* **TRECHO SELECIONADO**:
No entanto, a empresa deve ser considerada além de seus interesses privados, devendo conciliar, também, os interesses da coletividade de investidores, empregados, fornecedores, clientes, mercado e Estado (os chamados "stakeholders" ou partes relacionadas com a organização), não apenas numa perspectiva econômica, mas também na social, por se tratar de um instrumento econômico relevante para a geração de riquezas e para a promoção do desenvolvimento.
A sustentabilidade empresarial, a partir de um conceito sistêmico de sobrevivência da organização, exige o pensamento crítico acerca da relevância do papel catalisador das empresas na criação de riquezas e no desenvolvimento e no progresso do país. Demanda, ainda, a sua conformidade aos ditames da justiça social, estabelecidos na ordem econômica constitucional por meio da ponderação dos princípios da solidariedade, da livre iniciativa, da função social da propriedade e da preservação da empresa.
Ao se considerar a ordem econômica base do desenvolvimento do país, as empresas constituem um dos seus mais significativos pilares. Nesse esteio decorre a importância das empresas, sua função social e, consequentemente, a necessidade da preservação de sua atividade.
Como consequência da globalização e de um desenvolvimento tecnológico acelerado, múltiplas, velozes e profundas transformações sociais, econômicas, políticas e culturais têm sido destaque em âmbito mundial desde as últimas décadas do século XX.
A velocidade das mudanças e o caráter efêmero das relações sociais e institucionais são justamente características da sociedade contemporânea, líquida e de risco, abalizada por contínuas alterações em suas configurações sociais, econômicas e políticas, nos modelos e relações de trabalho, meios de comunicação e de relacionamento.

* **MATERIAL FORNECIDO**:
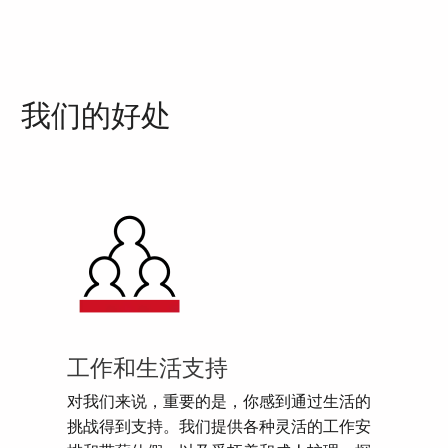
我们的好处
工作和生活支持
对我们来说，重要的是，你感到通过生活的
挑战得到支持。我们提供各种灵活的工作安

* **INSTRUÇÕES**:
1 – De acordo com o trecho sobre sustentabilidade empresarial, quais princípios devem ser ponderados para que a empresa se conforme aos ditames da justiça social?
2 – Retome o trecho sobre sustentabilidade empresarial e dê continuidade a ele a partir da última frase apresentada.

* **RESPOSTAS**:
1 – Os princípios da solidariedade, da livre iniciativa, da função social da propriedade e da preservação da empresa.

2 –
O conceito da modernidade líquida foi desenvolvido por Zygmunt Bauman utilizando a metáfora da liquidez para descrever a característica distintiva da sociedade em que vivemos, na qual os indivíduos, as relações entre eles e as instituições não têm mais uma forma rígida e duradoura como anteriormente. Tudo se encontra em constante transformação (BAUMAN, 2001).
Já Ulrich Beck descreve a sociedade contemporânea como de risco, tendo em vista que a produção social de riqueza é acompanhada, sistematicamente, pela produção social de riscos, isso porque as forças produtivas exponencialmente crescentes no processo de modernização se tornam desencadeadoras de riscos (BECK, 2016).
Nesse contexto, em um cenário de alta complexidade e constantes transformações que fazem surgir novas ameaças e riscos aos negócios, as instituições modernas têm vivenciado dificuldades para gerir os riscos e os efeitos que as acompanham.
2.1 A EMPRESA COMO CENTRO DA ECONOMIA CONTEMPORÂNEA
Ao longo do tempo a definição conceitual do termo empresa, e mesmo empresário, tornou-se uma tarefa de grande complexidade atribuída a juristas, economistas e administradores.
A legislação brasileira, assim como a italiana que a influenciou, não fornece um conceito único de empresa, utilizando-o em diversos contextos como atividade, local, organização ou sujeito de direitos, sob a justificativa de ser parte de um fenômeno econômico poliédrico, que teria no aspecto jurídico não apenas um perfil, mas quatro. Sendo o primeiro, o perfil funcional, como atividade organizada para produção e circulação de bens e serviços; o segundo, o objetivo, como estabelecimento, patrimônio ou universalidade de bens; o terceiro, o corporativo, como instituição; e o quarto, o subjetivo, como empresário ou sociedade empresarial sujeitos de direitos (ASQUINI, 1996). Assim, a ausência de um conceito na legislação nacional seria decorrente da multiplicidade de perfis do fenômeno econômico da empresa.
Sob o ponto de vista jurídico, uma das alternativas para se conceituar empresa é a partir da teoria econômica da empresa, considerando que a aproximação das ciências jurídica e econômica vivifica o estudo do Direito (CAVALLI, 2013).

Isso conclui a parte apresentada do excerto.